#### INPUT ####
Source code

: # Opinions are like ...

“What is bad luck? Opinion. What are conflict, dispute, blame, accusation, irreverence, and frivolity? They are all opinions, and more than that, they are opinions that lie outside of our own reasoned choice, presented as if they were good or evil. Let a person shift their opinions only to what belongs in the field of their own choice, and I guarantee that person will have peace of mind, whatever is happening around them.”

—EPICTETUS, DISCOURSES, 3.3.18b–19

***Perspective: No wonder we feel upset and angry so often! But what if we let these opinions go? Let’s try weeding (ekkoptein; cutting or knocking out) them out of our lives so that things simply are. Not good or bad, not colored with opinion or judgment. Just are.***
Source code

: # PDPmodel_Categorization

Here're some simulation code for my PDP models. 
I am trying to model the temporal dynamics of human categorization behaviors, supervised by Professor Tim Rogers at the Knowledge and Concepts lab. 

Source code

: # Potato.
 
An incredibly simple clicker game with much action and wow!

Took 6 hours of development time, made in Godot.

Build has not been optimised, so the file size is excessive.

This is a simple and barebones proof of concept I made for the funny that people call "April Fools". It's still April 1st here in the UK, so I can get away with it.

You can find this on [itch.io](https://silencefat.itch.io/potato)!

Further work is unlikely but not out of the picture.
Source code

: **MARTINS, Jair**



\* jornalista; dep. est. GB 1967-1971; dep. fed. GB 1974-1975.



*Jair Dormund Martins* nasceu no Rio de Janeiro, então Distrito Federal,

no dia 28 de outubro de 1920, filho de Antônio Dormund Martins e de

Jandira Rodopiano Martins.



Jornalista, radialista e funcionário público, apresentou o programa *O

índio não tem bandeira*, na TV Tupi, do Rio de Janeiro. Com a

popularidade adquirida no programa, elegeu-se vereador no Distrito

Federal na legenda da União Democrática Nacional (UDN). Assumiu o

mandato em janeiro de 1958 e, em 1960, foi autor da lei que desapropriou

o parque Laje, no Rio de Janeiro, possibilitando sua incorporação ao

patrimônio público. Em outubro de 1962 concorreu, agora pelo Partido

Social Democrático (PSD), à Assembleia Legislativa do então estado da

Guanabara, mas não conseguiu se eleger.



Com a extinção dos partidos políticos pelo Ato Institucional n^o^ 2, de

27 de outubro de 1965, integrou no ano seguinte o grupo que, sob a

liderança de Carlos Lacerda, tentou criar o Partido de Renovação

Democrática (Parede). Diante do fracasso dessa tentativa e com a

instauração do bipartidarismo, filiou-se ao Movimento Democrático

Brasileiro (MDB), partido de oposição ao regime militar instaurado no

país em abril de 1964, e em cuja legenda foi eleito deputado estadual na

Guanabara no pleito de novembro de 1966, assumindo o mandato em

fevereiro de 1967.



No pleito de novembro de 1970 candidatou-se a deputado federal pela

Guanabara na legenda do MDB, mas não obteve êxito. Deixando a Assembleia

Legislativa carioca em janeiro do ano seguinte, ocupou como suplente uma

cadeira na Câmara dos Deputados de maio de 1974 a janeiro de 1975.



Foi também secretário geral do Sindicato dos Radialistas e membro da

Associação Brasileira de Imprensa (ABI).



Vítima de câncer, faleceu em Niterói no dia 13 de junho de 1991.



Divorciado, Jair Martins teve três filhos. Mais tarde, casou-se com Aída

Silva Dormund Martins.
####
→ **WHAT YOU SHOULD DO**
Everything above from the line containing "judgment. Just are.***" down to the line containing "popularidade adquirida no" is to be transcribed exactly, with both of those lines included and nothing else added.

→ **WRITTEN SOLUTION**
***Perspective: No wonder we feel upset and angry so often! But what if we let these opinions go? Let’s try weeding (ekkoptein; cutting or knocking out) them out of our lives so that things simply are. Not good or bad, not colored with opinion or judgment. Just are.***
Source code

: # PDPmodel_Categorization

Here're some simulation code for my PDP models. 
I am trying to model the temporal dynamics of human categorization behaviors, supervised by Professor Tim Rogers at the Knowledge and Concepts lab. 

Source code

: # Potato.
 
An incredibly simple clicker game with much action and wow!

Took 6 hours of development time, made in Godot.

Build has not been optimised, so the file size is excessive.

This is a simple and barebones proof of concept I made for the funny that people call "April Fools". It's still April 1st here in the UK, so I can get away with it.

You can find this on [itch.io](https://silencefat.itch.io/potato)!

Further work is unlikely but not out of the picture.
Source code

: **MARTINS, Jair**



\* jornalista; dep. est. GB 1967-1971; dep. fed. GB 1974-1975.



*Jair Dormund Martins* nasceu no Rio de Janeiro, então Distrito Federal,

no dia 28 de outubro de 1920, filho de Antônio Dormund Martins e de

Jandira Rodopiano Martins.



Jornalista, radialista e funcionário público, apresentou o programa *O

índio não tem bandeira*, na TV Tupi, do Rio de Janeiro. Com a

popularidade adquirida no programa, elegeu-se vereador no Distrito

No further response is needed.